*Supplied material*.
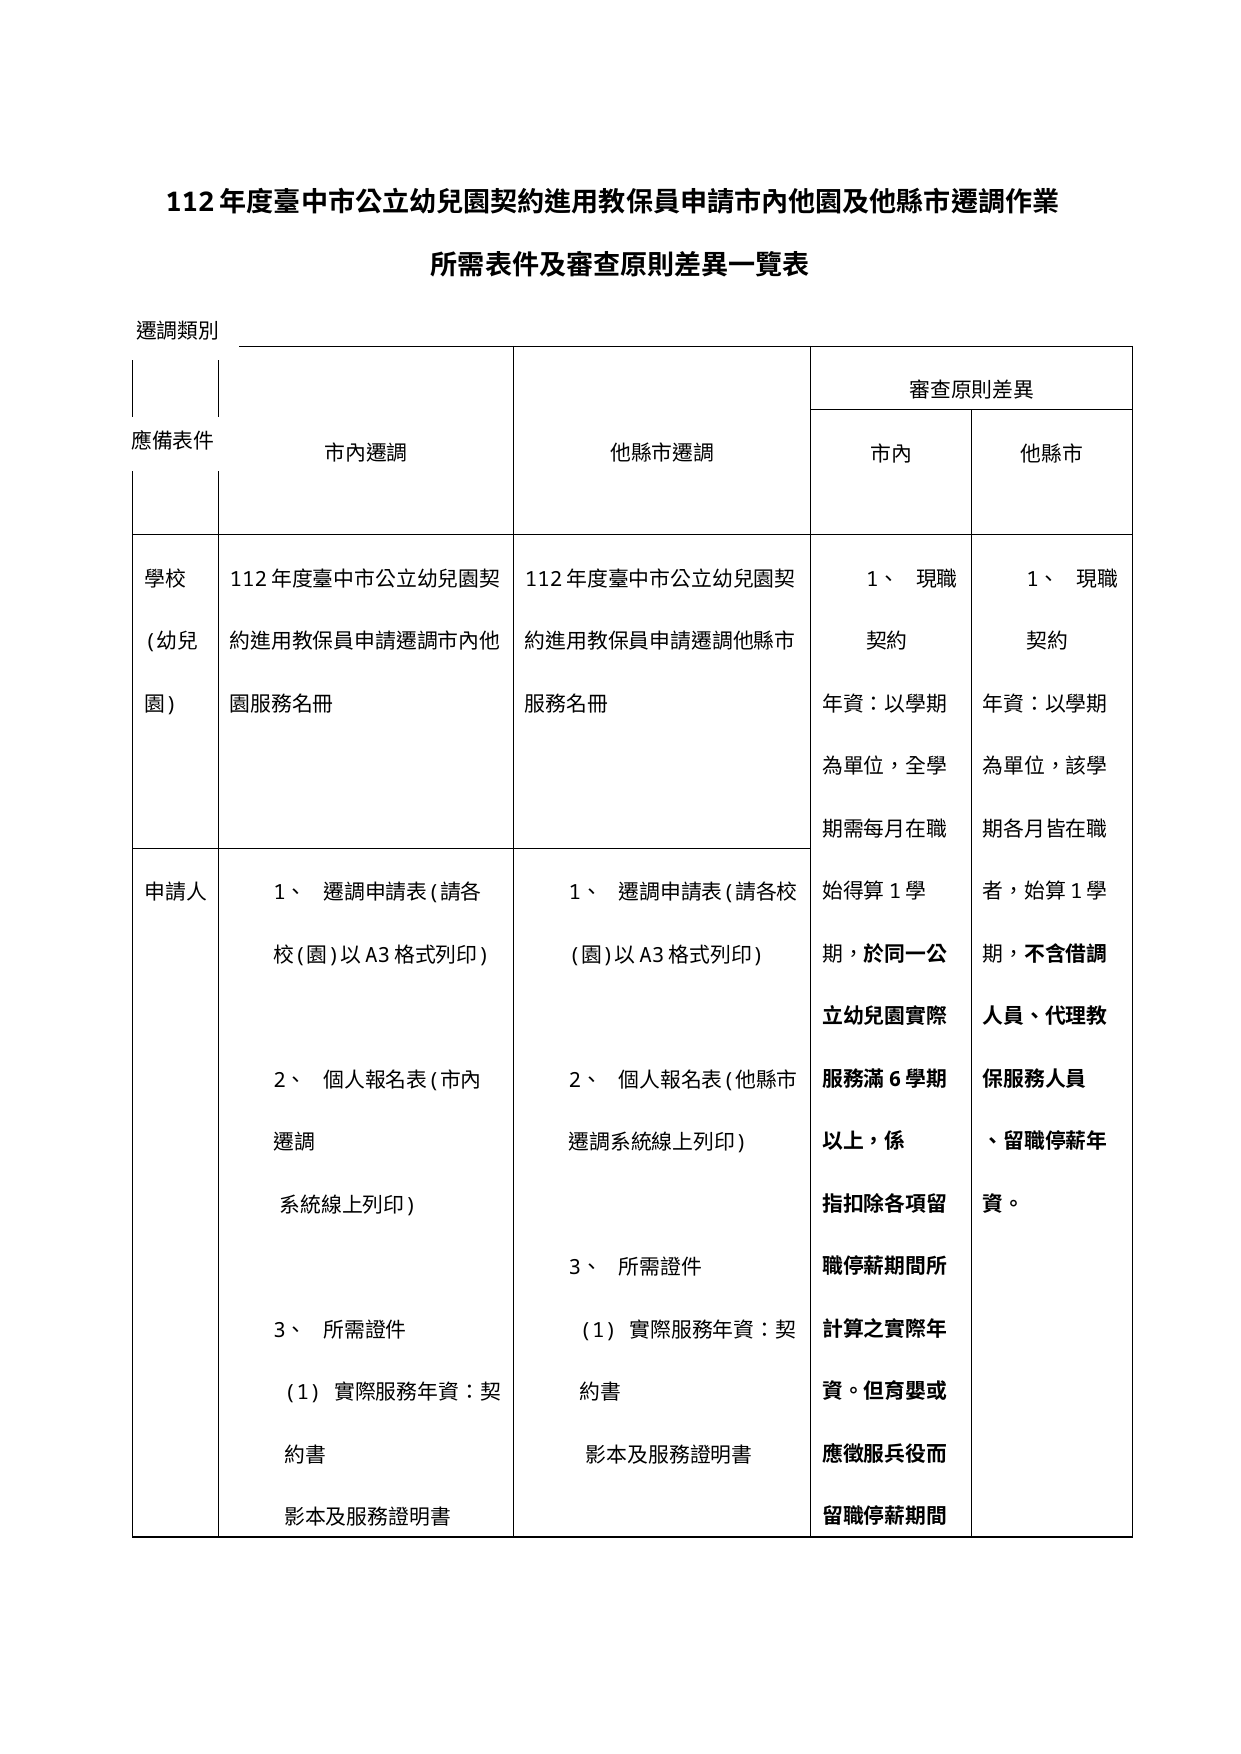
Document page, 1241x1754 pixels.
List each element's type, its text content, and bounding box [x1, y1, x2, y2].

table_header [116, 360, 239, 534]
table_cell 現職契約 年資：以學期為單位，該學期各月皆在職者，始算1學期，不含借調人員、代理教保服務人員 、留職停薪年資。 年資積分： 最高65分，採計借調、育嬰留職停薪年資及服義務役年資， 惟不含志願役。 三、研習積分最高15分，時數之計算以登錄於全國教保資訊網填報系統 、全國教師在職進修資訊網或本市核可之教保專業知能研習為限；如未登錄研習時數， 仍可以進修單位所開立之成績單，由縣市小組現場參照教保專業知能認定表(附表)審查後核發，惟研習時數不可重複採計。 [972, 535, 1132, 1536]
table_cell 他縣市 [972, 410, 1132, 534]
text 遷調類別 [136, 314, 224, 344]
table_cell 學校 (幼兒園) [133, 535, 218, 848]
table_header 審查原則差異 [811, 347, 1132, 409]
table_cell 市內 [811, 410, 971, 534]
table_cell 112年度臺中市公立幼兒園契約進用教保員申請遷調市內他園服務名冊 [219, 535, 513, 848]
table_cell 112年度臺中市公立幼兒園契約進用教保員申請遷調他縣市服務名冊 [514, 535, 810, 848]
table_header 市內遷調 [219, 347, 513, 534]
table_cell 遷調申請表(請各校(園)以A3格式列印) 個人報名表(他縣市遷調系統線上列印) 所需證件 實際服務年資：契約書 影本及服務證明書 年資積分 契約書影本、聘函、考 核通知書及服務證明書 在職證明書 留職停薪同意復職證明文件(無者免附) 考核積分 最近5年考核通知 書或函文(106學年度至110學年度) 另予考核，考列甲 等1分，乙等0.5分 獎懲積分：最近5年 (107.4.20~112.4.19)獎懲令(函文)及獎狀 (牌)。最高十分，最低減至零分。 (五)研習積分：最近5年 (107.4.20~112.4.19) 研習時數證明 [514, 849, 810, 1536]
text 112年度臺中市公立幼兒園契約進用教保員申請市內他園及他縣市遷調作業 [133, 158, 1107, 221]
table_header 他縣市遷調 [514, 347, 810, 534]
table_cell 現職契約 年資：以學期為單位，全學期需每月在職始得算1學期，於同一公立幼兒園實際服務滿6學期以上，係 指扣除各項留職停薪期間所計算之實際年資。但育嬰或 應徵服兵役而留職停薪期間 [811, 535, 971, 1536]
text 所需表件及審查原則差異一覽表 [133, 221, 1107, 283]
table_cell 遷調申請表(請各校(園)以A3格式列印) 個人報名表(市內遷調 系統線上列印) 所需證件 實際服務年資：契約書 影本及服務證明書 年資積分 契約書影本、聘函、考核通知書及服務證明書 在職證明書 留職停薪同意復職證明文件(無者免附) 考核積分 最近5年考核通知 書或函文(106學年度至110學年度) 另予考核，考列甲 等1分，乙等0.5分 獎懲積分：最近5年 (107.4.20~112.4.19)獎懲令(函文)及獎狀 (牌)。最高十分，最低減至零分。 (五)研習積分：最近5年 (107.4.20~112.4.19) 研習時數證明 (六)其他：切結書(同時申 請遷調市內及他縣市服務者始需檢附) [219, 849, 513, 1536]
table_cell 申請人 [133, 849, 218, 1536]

*Short exercise*.
Rewrite the records with every "table_header" swapped for "column_header" and everything else unchanged, omitting the picture.

*Final answer*.
Document page, 1241x1754 pixels.
List each element's type, its text content, and bounding box [x1, y1, x2, y2].

column_header [116, 360, 239, 534]
table_cell 現職契約 年資：以學期為單位，該學期各月皆在職者，始算1學期，不含借調人員、代理教保服務人員 、留職停薪年資。 年資積分： 最高65分，採計借調、育嬰留職停薪年資及服義務役年資， 惟不含志願役。 三、研習積分最高15分，時數之計算以登錄於全國教保資訊網填報系統 、全國教師在職進修資訊網或本市核可之教保專業知能研習為限；如未登錄研習時數， 仍可以進修單位所開立之成績單，由縣市小組現場參照教保專業知能認定表(附表)審查後核發，惟研習時數不可重複採計。 [972, 535, 1132, 1536]
table_cell 他縣市 [972, 410, 1132, 534]
text 遷調類別 [136, 314, 224, 344]
table_cell 學校 (幼兒園) [133, 535, 218, 848]
column_header 審查原則差異 [811, 347, 1132, 409]
table_cell 市內 [811, 410, 971, 534]
table_cell 112年度臺中市公立幼兒園契約進用教保員申請遷調市內他園服務名冊 [219, 535, 513, 848]
table_cell 112年度臺中市公立幼兒園契約進用教保員申請遷調他縣市服務名冊 [514, 535, 810, 848]
column_header 市內遷調 [219, 347, 513, 534]
table_cell 遷調申請表(請各校(園)以A3格式列印) 個人報名表(他縣市遷調系統線上列印) 所需證件 實際服務年資：契約書 影本及服務證明書 年資積分 契約書影本、聘函、考 核通知書及服務證明書 在職證明書 留職停薪同意復職證明文件(無者免附) 考核積分 最近5年考核通知 書或函文(106學年度至110學年度) 另予考核，考列甲 等1分，乙等0.5分 獎懲積分：最近5年 (107.4.20~112.4.19)獎懲令(函文)及獎狀 (牌)。最高十分，最低減至零分。 (五)研習積分：最近5年 (107.4.20~112.4.19) 研習時數證明 [514, 849, 810, 1536]
text 112年度臺中市公立幼兒園契約進用教保員申請市內他園及他縣市遷調作業 [133, 158, 1107, 221]
column_header 他縣市遷調 [514, 347, 810, 534]
table_cell 現職契約 年資：以學期為單位，全學期需每月在職始得算1學期，於同一公立幼兒園實際服務滿6學期以上，係 指扣除各項留職停薪期間所計算之實際年資。但育嬰或 應徵服兵役而留職停薪期間 [811, 535, 971, 1536]
text 所需表件及審查原則差異一覽表 [133, 221, 1107, 283]
table_cell 遷調申請表(請各校(園)以A3格式列印) 個人報名表(市內遷調 系統線上列印) 所需證件 實際服務年資：契約書 影本及服務證明書 年資積分 契約書影本、聘函、考核通知書及服務證明書 在職證明書 留職停薪同意復職證明文件(無者免附) 考核積分 最近5年考核通知 書或函文(106學年度至110學年度) 另予考核，考列甲 等1分，乙等0.5分 獎懲積分：最近5年 (107.4.20~112.4.19)獎懲令(函文)及獎狀 (牌)。最高十分，最低減至零分。 (五)研習積分：最近5年 (107.4.20~112.4.19) 研習時數證明 (六)其他：切結書(同時申 請遷調市內及他縣市服務者始需檢附) [219, 849, 513, 1536]
table_cell 申請人 [133, 849, 218, 1536]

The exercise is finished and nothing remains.